Masturbation—self-pleasure practiced in a healthy, non-compulsive, private setting—is a normal activity that actually has tremendous benefits. These include:
- Mental and emotional stress relief
- Physical tension relief
- Sleep enhancement
- Mood enhancement
- Relief from period cramps
- Concentration boost
- Pain relief
"It's not like masturbation itself, or sex itself, is doing something that's damaging to your heart," said Katherine Rotker, M.D., a urologist and an assistant professor at Yale School of Medicine who specializes in male infertility and reproductive health. "There's nothing innate about sex or masturbation that is inherently damaging."
Why do people believe masturbating can cause heart problems?
The likely source for such a far-reaching claim isn't difficult to find. From time to time, someone dies while they're in the throes of sexual arousal—whether partnered sex or solo. And sometimes they die of myocardial infarction, aka a heart attack.
There's a crucial distinction here. Yes, some people have died of a heart attack while masturbating or having sex. The act itself didn't cause the heart attack, though. It was the condition their body was already in, existing heart disease or some hidden congenital problem they already had.
"Sexual activity is akin to a brief burst of mild to moderate physical exertion, like walking briskly or ascending a couple of flights of stairs," said Amy Pearlman, M.D., a men's health specialist and co-founder of Prime Institute in Fort Lauderdale, Florida. "During the build-up to sexual activity and throughout the pleasurable journey of arousal, blood pressure and heart rate experience an uptick, peaking at the moment of orgasm. These metrics then swiftly return to their usual levels."

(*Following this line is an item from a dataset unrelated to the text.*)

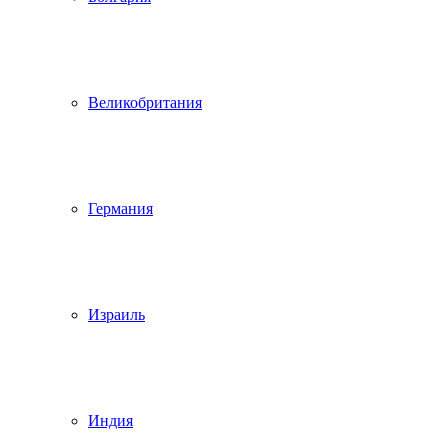
Великобритания
Германия
Израиль
Индия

Putting more pressure on yourself can worsen physical stressors. For example, being anxious about getting caught masturbating, maintaining an erection or reaching orgasm can exacerbate these stressors.
"For some individuals, factors such as medical conditions, emotional aspects or older age can lead to challenges in achieving orgasm, potentially placing an additional workload on the cardiovascular system," she added.

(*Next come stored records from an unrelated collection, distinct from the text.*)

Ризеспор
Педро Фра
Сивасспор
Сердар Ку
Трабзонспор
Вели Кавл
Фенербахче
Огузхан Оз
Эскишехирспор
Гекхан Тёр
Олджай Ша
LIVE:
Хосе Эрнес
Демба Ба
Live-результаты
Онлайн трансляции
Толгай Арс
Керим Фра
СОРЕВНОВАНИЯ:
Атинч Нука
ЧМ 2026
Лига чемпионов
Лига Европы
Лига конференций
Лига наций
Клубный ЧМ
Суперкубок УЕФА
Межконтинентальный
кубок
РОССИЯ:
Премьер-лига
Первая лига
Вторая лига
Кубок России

The issue, then—the next time you read about someone who died of a heart attack while giving himself a hand or having sex—is likely to be that they weren't physically fit enough or had a preexisting underlying heart condition.

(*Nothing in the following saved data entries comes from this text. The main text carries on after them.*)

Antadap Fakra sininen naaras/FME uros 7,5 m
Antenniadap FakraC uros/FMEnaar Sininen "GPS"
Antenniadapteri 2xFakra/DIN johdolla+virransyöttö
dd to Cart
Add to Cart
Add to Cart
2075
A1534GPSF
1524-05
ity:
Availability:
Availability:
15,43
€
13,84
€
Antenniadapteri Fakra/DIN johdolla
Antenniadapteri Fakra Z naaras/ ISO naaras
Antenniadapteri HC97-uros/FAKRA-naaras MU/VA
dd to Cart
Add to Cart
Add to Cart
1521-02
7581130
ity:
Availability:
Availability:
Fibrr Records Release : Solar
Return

"Sexual activity is just like any other physical activity, and you have to have a certain degree of physical fitness to participate in any kind of strenuous physical activity," Rotker said. "So with patients, I compare it to the fact that heart attacks go up on the first snow of the year because men who have been very sedentary will go out and do a very vigorous activity in shoveling snow. And so we see an increase in cardiac events there."
Heart trouble during masturbation is rare
People in poor physical condition should talk with their doctor about whether sexual activity is safe. However, regardless of your fitness level, your risk of having a heart attack during a masturbation session is exceedingly rare.
Looking at the numbers, in the two-hour period after sex, your risk of a myocardial infarction goes up 2.5-fold over the baseline, according to a 2004 article in the American Journal of Cardiology.
Sounds scary, right?
Well, the journal was quick to point out the real risk. Because the baseline is so low, the increased risk translates to a 0.01 percent rise over the course of a year for low-risk people who have weekly sex. The rate rises to 0.1 percent for higher-risk individuals.
Finally, the article asserts that of all myocardial infarctions, those attributable to sexual activity make up less than 1 percent of the whole.
If you have health issues, don't be afraid to talk with your doctor about sexual activity. It just makes sense. For the most part, though, if you can climb two flights of stairs without getting short of breath or feeling chest pain, you're probably going to be OK.
"It's not a common thing, but still," Rotker said. "That's the reason why you'll hear about it in the Viagra commercials or that we, as doctors, will recommend making sure your heart is healthy enough for sex before proceeding. Not because there's something inherently dangerous about sex or masturbation, but because sex is a strenuous physical activity."